WASHINGTON (Reuters) - Mental health advocates are worried that the privacy of people who have received treatment for their illnesses could be jeopardized by a White House push to expand a database used to run background checks on gun buyers.
President Barack Obama said he wants to see state governments contribute more names of people barred from buying guns to the database, part of a sweeping set of executive actions he announced after a gunman killed 20 children and six adults at Sandy Hook Elementary School in Newtown, Connecticut, in December.
The database, called the National Instant Criminal Background Check System, or NICS, is used by gun dealers to check whether a potential buyer is prohibited from owning a gun.
States are encouraged to report to the database the names of people who are not allowed to buy guns because they have been involuntarily committed to a mental hospital, or have been found to have serious mental illnesses by courts.
Many states do not participate. So the administration is looking at changing a health privacy rule - part of the Health Insurance Portability and Accountability Act (HIPAA) - to remove one potential barrier.
The Health and Human Services Department has not released a detailed proposal outlining possible changes to HIPAA. When it asked for comments on the idea, it was flooded with more than 2,000 letters and e-mails.
Many of the comments were from gun rights advocates, but a surprising number were from mental health professionals and advocates.
Health care professionals are sympathetic to Obama’s goal of reducing gun violence, but worry that the privacy rule proposal could discourage people with mental illness from seeking treatment.
“I think it’s a bad idea. It would really put a chill on people getting services,” said Daniel Fisher, who was treated for schizophrenia decades ago, recovered, and became a well-known psychiatrist and mental health advocate in Massachusetts.
“They find it very scary, the idea of a national database that the government will keep,” Fisher said.
After Newtown, addressing gun violence became one of Obama’s top priorities, but Congress rejected his proposals to restrict certain types of guns and a measure that would have closed a loophole and required checks of the NICS database for more types of sales, such as those that take place at gun shows.
Those measures were fought by gun rights lobbying groups, which said they would infringe on their constitutional rights.
So the administration has been left with a series of smaller steps it can take without congressional approval, such as tweaking the health privacy law to make sure it does not prevent states from reporting names to the NICS database.
In some states, mental health data is stored by hospitals or health-related boards that are covered by the HIPAA law. The administration is looking at amending the privacy rule to give those agencies permission to disclose names to the database.
“This action would eliminate the excuse which is used by legislators and other officials for not reporting information to NICS,” said Lindsay Nichols, an attorney with the Law Center to Prevent Gun Violence, which advocates for tougher gun laws.

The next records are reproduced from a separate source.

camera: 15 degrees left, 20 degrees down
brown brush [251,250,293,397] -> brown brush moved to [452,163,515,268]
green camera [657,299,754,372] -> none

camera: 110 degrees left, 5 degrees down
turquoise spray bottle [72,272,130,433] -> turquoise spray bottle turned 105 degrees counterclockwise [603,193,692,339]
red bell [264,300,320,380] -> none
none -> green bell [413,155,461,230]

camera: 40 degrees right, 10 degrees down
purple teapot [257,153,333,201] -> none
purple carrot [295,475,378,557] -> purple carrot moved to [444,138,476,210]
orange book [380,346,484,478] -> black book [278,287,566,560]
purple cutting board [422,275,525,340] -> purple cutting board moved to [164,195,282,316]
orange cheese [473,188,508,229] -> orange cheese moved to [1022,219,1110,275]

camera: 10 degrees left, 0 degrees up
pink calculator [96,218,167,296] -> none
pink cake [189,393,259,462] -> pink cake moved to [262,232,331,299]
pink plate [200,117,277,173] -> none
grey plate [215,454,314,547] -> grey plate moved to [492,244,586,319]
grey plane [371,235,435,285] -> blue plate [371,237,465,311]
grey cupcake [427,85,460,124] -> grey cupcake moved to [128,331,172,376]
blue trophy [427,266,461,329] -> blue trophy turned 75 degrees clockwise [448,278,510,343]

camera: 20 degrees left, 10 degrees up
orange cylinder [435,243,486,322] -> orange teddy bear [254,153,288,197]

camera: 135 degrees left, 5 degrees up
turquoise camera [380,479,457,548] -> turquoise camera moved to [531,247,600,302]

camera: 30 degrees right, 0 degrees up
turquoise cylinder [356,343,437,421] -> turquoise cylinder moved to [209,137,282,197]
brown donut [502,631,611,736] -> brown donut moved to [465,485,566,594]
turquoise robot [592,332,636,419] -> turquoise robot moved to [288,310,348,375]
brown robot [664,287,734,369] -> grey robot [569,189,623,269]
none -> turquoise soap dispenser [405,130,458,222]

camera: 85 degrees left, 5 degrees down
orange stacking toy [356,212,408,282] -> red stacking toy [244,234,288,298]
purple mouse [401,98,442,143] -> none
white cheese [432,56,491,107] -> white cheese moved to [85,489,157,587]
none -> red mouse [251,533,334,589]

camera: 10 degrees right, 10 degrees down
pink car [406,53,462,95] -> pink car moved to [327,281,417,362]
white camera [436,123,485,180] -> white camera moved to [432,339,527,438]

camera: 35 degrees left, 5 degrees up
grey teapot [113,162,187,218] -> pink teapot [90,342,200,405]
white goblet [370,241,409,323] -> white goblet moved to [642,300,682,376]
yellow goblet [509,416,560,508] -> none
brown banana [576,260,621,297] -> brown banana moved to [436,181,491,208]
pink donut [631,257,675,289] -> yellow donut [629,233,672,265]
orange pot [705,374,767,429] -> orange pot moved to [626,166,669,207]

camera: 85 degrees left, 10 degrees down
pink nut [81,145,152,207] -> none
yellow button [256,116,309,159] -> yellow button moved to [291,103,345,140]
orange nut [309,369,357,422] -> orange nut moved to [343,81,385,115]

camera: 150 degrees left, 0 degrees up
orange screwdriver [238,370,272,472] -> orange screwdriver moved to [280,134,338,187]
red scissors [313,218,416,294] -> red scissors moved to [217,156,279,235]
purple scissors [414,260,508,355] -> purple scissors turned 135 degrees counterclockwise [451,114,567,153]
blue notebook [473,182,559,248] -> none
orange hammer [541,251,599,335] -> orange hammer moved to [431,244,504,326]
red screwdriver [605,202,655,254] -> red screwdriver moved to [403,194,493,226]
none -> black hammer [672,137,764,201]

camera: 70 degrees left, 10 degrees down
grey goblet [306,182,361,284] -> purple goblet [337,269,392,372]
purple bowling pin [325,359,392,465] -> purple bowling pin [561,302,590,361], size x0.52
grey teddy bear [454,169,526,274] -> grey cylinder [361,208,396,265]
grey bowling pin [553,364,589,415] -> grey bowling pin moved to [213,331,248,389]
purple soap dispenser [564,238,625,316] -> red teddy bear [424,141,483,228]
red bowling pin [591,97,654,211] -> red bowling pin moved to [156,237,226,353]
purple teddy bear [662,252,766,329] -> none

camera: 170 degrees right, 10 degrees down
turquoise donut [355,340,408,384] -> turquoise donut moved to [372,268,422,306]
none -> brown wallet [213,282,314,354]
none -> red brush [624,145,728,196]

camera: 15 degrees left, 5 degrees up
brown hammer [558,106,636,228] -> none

Nichols said privacy concerns are unfounded because only a limited amount of information would be disclosed to the database, and would be used only if someone with a severe mental illness who is not allowed to own a gun tried to buy one.
The Obama administration is conscious of the risk of scaring away people from treatment.
“Our actions will be carefully tailored to ensure patient confidentiality as well as public health and safety,” Health and Human Services Secretary Kathleen Sebelius said in April when she asked for comments.
The department is weighing the comments to determine its next steps, said Rachel Seeger, a spokeswoman.
The changes likely will take months to propose and finalize.
The idea of expanding the database comes at a time when the government’s collection of citizens’ phone and internet data is in the headlines, after a former CIA contractor revealed top secret information about surveillance programs.
Mental health advocates worry that somehow, whether intentionally by a hacker or unintentionally through bureaucratic bungling, mental health data in the background check system could be made public.
“I don’t think of myself as at all paranoid about this, but I do think that a lot of people worry that information may not be as secure as we all want to be reassured that it is,” said James Jackson, executive director of Disability Rights New Mexico.
Advocates also argue that the inclusion of mental health data in a criminal database is unfair. Having the data included in the database infers that people with mental illnesses are dangerous and violent, even though the vast majority are not.
“The constant chronic coupling of gun violence with mental illness is just devastating,” said Marilyn Martin, a policy analyst with Access Living, a group that works with people with disabilities in Chicago.
Even if states were to report all their mental health data to the database, as many as 40 percent of guns are bought at gun shows and venues where checking the NICS system is not required.
That means people who want to get guns can still buy them. Adding more records to the ineffective database stands to hurt the privacy of people with mental illness without improving safety, said Mark Heyrman, who teaches mental health law at the University of Chicago Law School.
“It seems particularly stupid to collect data that is going to stigmatize people with mental illnesses when we’re collecting it for no reason,” Heyrman said.
Any suggestion that health information will be shared is upsetting to people who fear they could lose their jobs or their relationships if their illness is disclosed, said Patrick Corrigan, distinguished professor of psychology at the Illinois Institute of Technology.
“It’s going to muddy the relationships that health care providers have with their patients, and dissuade patients even more from going into care,” said Corrigan, an expert on the stigma associated with mental illness.